We denken er niet
zo vaak aan, maar vandaag wilde ik aandacht vragen voor de taalproblemen van buitenlandse
gedetineerden; mensen die vast zitten in gevangenissen in een land waarvan ze
de taal en de cultuur niet begrijpen. De Stichting EuroMoS heeft in 2009
(vervolg)onderzoek laten uitvoeren onder buitenlandse gedetineerden in
Nederlandse en Portugese gevangenissen en hun taalproblemen. In Nederland
vulden ruim 100 buitenlanders het formulier in en in Portugal deden bijna 70
gedetineerden met de Duitse, Engelse, en Nederlandse nationaliteit aan het
onderzoek mee, waaronder 25 Nederlanders.
communicatieproblemen
Uit het onderzoek
onder de in Portugal gedetineerde buitenlanders bleek dat de meeste van hen wel
Engels of Frans spreken, maar geen Portugees. Zelfs de gedetineerden die
aangaven met de Portugese taal bekend te zijn, verklaarden dat zij voor de
communicatie met anderen het niet zonder tolk zouden kunnen stellen. Maar op de
antwoorden op de vraag wanneer een tolk ter beschikking stond, bleek dat dat
maar mondjesmaat het geval was en dan nog op een laat tijdstip in het proces,
namelijk vaak pas bij het verhoor door de rechter. Dat is wel begrijpelijk als
het proces belangrijker wordt naarmate het vordert. Maar de informatie waarover
de rechtbank in beginsel beschikt is natuurlijk verkregen door de verhoren die
de politie al (veel) eerder heeft afgenomen. Als daar dan door
communicatieproblemen misverstanden zijn ontstaan en fouten zijn gemaakt, heeft
dat grote gevolgen.
Nu is het aan de
andere kant ook zo dat de aanwezigheid van een tolk niet garandeert dat de
communicatie goed verloopt. Uit de opmerkingen van de gedetineerden kwam
duidelijk naar voren dat de kwaliteit van de vertolkingen (en vertalingen)
nogal eens behoorlijk te wensen overliet. Ook bleek dat de meeste gedetineerden
formulieren hadden ondertekend waarvan ze de inhoud niet voldoende hadden
begrepen. Dat gebrek aan kennis gold eveneens voor de informatie over de aard
en reden van de beschuldiging en de hun toekomende rechten.
recht op
informatie
Wanneer een
verdachte in een strafzaak de taal waarin de procedure wordt gevoerd niet of
onvoldoende beheerst, heeft hij recht op vertolking en vertaling om effectief
deel te kunnen nemen aan het strafproces. De verdachte moet immers kunnen
begrijpen van welk feit hij wordt verdacht en de mogelijkheid hebben zich
daartegen te verdedigen.
Het recht op
vertolking en vertaling ten behoeve van personen die de taal van de procedure
niet spreken of verstaan, is vastgelegd in artikel 6 van het Europees Verdrag
tot bescherming van de rechten van de mens en de fundamentele vrijheden (EVRM).

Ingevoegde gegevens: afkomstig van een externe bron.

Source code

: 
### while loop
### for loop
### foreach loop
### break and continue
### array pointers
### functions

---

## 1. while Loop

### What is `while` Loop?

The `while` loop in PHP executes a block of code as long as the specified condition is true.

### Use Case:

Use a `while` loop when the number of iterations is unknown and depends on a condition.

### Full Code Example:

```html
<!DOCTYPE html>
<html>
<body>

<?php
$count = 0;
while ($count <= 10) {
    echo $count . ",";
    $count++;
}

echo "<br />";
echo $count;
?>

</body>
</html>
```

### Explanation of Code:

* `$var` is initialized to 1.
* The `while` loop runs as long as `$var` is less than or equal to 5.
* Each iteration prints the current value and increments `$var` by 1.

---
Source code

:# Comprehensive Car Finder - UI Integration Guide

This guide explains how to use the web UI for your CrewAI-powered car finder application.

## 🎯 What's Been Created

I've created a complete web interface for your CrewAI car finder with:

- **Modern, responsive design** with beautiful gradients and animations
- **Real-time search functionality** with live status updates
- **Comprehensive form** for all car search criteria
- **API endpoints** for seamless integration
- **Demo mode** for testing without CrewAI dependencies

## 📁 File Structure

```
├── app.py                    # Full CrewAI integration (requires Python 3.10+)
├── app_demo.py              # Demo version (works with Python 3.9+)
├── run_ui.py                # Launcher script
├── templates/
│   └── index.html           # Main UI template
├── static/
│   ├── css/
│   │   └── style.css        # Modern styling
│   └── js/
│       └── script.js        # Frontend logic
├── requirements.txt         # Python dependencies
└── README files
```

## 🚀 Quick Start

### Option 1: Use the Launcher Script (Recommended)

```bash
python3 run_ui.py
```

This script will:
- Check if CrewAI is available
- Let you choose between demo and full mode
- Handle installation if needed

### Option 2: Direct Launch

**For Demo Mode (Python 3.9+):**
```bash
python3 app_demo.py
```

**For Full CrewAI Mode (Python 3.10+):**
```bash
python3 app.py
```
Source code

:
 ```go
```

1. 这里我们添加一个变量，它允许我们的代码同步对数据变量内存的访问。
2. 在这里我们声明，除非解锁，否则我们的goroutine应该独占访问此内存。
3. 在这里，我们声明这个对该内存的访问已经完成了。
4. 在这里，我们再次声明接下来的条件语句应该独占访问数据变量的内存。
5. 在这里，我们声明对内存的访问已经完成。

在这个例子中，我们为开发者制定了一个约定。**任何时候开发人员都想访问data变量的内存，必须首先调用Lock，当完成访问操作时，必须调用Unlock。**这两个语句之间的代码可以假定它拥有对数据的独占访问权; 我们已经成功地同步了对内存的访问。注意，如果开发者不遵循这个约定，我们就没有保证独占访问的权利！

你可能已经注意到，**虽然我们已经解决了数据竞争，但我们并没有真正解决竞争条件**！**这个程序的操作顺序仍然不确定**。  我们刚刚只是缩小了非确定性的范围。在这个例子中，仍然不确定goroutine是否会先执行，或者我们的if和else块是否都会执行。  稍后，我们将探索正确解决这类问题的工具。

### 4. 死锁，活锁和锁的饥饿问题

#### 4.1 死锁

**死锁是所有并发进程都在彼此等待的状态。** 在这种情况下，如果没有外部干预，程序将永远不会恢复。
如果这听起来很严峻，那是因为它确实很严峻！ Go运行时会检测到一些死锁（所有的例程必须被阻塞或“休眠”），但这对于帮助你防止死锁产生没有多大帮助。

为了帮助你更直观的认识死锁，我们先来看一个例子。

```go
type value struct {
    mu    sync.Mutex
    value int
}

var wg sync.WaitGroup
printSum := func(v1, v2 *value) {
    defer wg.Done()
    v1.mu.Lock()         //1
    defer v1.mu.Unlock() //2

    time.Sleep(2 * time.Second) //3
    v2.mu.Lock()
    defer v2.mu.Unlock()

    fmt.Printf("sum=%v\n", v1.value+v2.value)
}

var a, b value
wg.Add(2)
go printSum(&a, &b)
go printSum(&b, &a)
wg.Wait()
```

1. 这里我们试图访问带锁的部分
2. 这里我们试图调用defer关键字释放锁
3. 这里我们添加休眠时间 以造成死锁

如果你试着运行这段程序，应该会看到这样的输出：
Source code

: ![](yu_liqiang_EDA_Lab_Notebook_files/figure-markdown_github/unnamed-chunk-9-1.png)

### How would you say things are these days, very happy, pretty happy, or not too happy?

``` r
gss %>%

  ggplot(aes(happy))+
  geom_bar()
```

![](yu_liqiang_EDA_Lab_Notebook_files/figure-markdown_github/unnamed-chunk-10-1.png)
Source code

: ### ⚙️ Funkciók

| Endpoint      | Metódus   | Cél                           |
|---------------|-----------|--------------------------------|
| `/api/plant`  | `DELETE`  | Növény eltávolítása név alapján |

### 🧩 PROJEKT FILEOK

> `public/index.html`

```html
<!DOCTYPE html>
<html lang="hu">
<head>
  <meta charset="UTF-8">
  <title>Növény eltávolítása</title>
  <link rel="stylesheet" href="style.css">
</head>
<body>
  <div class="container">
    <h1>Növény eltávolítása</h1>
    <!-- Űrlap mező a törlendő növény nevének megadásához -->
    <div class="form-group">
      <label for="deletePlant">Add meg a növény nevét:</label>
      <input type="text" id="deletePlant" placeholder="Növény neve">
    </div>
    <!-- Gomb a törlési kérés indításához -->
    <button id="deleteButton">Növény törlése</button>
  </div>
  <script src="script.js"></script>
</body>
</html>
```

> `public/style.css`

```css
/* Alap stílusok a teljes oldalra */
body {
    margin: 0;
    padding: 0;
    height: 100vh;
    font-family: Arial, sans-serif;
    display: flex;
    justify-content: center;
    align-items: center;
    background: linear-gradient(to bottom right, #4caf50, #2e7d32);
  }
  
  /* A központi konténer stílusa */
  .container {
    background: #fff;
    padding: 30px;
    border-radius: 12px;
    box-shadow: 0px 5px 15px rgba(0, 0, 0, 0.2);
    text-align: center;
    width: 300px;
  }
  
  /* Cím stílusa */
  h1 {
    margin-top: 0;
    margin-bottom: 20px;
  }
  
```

In oktober 2010 is een EU Richtlijn aangenomen door het Europees Parlement die
minimumregels met betrekking tot het recht op vertolking en vertaling in
strafprocedures bevat. Die richtlijn (zie hier) is eind 2013 (officieel) geïmplementeerd
alle lidstaten, en nu moet er op korte termijn landelijke regelgeving komen ter
daadwerkelijke waarborging van het recht van een verdachte of beklaagde die de
taal van de strafprocedure niet spreekt of verstaat, op bijstand van een tolk
tijdens, onder meer, politieverhoren, alle zittingen van het gerecht en alle
noodzakelijke tussentijdse zittingen.
Er is ook een
soortgelijke Europese richtlijn ter bescherming van het recht op vertolking en
vertaling voor de slachtoffers van strafbare feiten.
Er is nog een
lange weg te gaan om ervoor te zorgen dat taalproblemen en gebrekkige
communicatie rechtspleging in de weg staat, maar er is in ieder geval weer een
stap gezet. Als u in een situatie komt – als slachtoffer, getuige of verdachte
van een strafbaar feit - waarin u een tolk nodig hebt, schroom niet om daarnaar
te vragen. Ik en mijn collega’s staan u graag terzijde!